Return each line exactly as written. Begin with the first line of the entries and end with the line that has "you think that??".

== Data supplied

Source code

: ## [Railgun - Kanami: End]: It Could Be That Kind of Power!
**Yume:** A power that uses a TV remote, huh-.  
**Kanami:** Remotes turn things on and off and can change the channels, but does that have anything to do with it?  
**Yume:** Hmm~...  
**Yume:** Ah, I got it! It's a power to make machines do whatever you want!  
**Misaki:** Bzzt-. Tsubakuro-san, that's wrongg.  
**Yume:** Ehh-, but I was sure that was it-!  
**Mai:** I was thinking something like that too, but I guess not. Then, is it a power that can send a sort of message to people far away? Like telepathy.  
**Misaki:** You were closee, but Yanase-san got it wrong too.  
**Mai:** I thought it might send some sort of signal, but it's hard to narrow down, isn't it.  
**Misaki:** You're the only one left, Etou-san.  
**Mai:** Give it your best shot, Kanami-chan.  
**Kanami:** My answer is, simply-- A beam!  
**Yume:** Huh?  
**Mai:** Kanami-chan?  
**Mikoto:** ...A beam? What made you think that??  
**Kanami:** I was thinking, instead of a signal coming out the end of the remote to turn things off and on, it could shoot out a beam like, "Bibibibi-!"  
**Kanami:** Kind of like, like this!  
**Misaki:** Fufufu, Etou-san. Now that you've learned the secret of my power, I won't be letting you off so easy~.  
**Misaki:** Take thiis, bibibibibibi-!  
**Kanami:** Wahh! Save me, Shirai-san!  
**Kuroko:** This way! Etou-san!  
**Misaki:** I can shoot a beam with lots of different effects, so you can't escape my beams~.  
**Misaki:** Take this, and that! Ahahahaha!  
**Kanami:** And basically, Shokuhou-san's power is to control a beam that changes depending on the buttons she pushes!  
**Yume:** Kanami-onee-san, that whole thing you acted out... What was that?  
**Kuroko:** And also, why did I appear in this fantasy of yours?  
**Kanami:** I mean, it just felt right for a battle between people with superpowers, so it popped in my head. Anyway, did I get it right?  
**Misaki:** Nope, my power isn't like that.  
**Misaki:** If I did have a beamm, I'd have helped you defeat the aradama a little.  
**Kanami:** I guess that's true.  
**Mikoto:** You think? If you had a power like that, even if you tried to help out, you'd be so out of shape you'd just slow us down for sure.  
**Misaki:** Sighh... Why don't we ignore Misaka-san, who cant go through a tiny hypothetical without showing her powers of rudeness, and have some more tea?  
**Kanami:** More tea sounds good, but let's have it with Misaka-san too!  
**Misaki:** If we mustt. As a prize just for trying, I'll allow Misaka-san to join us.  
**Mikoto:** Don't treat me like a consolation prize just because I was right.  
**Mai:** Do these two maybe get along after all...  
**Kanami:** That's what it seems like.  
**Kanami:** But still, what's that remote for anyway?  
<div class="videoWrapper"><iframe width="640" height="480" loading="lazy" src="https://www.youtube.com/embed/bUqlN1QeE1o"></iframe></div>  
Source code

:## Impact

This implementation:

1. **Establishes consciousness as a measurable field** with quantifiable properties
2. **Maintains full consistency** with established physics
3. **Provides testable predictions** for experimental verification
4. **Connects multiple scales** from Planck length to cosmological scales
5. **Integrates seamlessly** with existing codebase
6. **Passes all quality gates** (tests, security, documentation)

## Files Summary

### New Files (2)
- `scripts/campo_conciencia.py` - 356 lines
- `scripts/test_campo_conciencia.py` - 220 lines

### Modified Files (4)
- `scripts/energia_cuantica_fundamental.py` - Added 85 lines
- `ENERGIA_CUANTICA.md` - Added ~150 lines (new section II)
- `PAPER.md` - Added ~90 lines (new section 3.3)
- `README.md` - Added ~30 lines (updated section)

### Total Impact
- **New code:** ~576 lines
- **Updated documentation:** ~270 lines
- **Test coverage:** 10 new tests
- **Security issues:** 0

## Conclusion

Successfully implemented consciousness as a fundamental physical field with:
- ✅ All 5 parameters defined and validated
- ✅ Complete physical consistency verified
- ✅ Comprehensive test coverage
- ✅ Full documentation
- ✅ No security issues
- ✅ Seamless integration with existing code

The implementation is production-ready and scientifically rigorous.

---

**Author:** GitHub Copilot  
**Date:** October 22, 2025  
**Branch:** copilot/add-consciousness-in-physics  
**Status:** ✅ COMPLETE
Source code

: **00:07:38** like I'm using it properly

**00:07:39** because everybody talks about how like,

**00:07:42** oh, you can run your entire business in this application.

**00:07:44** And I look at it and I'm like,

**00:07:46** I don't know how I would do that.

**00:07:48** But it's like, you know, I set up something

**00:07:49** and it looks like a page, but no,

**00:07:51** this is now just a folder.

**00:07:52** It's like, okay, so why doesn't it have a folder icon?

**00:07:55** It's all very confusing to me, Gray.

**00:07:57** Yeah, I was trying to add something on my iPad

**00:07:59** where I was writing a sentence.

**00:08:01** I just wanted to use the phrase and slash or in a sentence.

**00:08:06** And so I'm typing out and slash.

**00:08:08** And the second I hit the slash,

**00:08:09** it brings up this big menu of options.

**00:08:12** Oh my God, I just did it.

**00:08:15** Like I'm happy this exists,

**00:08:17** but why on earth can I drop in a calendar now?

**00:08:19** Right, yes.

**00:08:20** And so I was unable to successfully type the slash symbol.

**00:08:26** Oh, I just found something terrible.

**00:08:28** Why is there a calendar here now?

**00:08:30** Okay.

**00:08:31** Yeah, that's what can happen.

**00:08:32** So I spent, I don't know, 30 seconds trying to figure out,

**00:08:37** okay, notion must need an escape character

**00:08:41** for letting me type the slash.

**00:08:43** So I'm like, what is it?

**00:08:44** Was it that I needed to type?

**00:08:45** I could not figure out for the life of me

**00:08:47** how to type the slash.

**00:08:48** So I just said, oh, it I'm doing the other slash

====

## Response to this exercise
Source code

: ## [Railgun - Kanami: End]: It Could Be That Kind of Power!
**Yume:** A power that uses a TV remote, huh-.  
**Kanami:** Remotes turn things on and off and can change the channels, but does that have anything to do with it?  
**Yume:** Hmm~...  
**Yume:** Ah, I got it! It's a power to make machines do whatever you want!  
**Misaki:** Bzzt-. Tsubakuro-san, that's wrongg.  
**Yume:** Ehh-, but I was sure that was it-!  
**Mai:** I was thinking something like that too, but I guess not. Then, is it a power that can send a sort of message to people far away? Like telepathy.  
**Misaki:** You were closee, but Yanase-san got it wrong too.  
**Mai:** I thought it might send some sort of signal, but it's hard to narrow down, isn't it.  
**Misaki:** You're the only one left, Etou-san.  
**Mai:** Give it your best shot, Kanami-chan.  
**Kanami:** My answer is, simply-- A beam!  
**Yume:** Huh?  
**Mai:** Kanami-chan?  
**Mikoto:** ...A beam? What made you think that??  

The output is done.